* [WHAT NEEDS TO BE DONE] Please print the entries below exactly, from the line with "Sign in to view authority score" through the line with "Every claim below", including both of those lines and leaving out all others.

[Opening DATA IN THIS EXERCISE section]

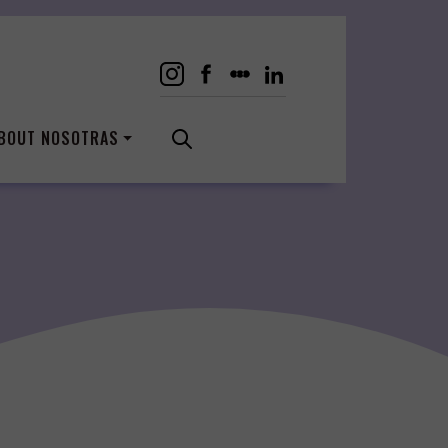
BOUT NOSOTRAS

[Closing DATA IN THIS EXERCISE section]
[Opening DATA IN THIS EXERCISE section]

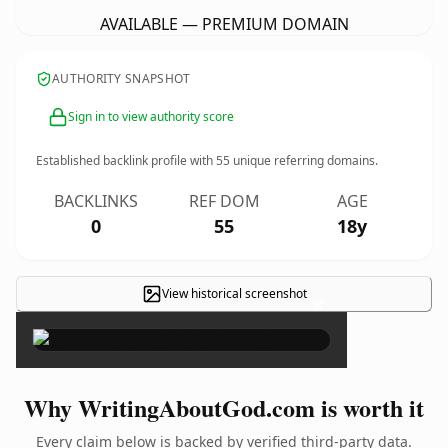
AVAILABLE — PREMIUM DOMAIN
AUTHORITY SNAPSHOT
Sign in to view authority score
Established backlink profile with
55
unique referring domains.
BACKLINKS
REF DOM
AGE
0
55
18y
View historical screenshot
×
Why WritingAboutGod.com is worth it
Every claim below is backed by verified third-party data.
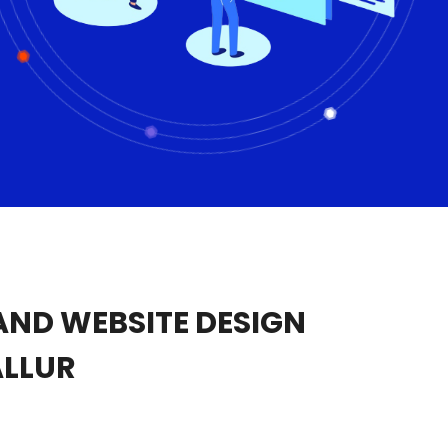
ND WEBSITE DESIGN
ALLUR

[Closing DATA IN THIS EXERCISE section]

* [FINISHED EXERCISE]
Sign in to view authority score
Established backlink profile with
55
unique referring domains.
BACKLINKS
REF DOM
AGE
0
55
18y
View historical screenshot
×
Why WritingAboutGod.com is worth it
Every claim below is backed by verified third-party data.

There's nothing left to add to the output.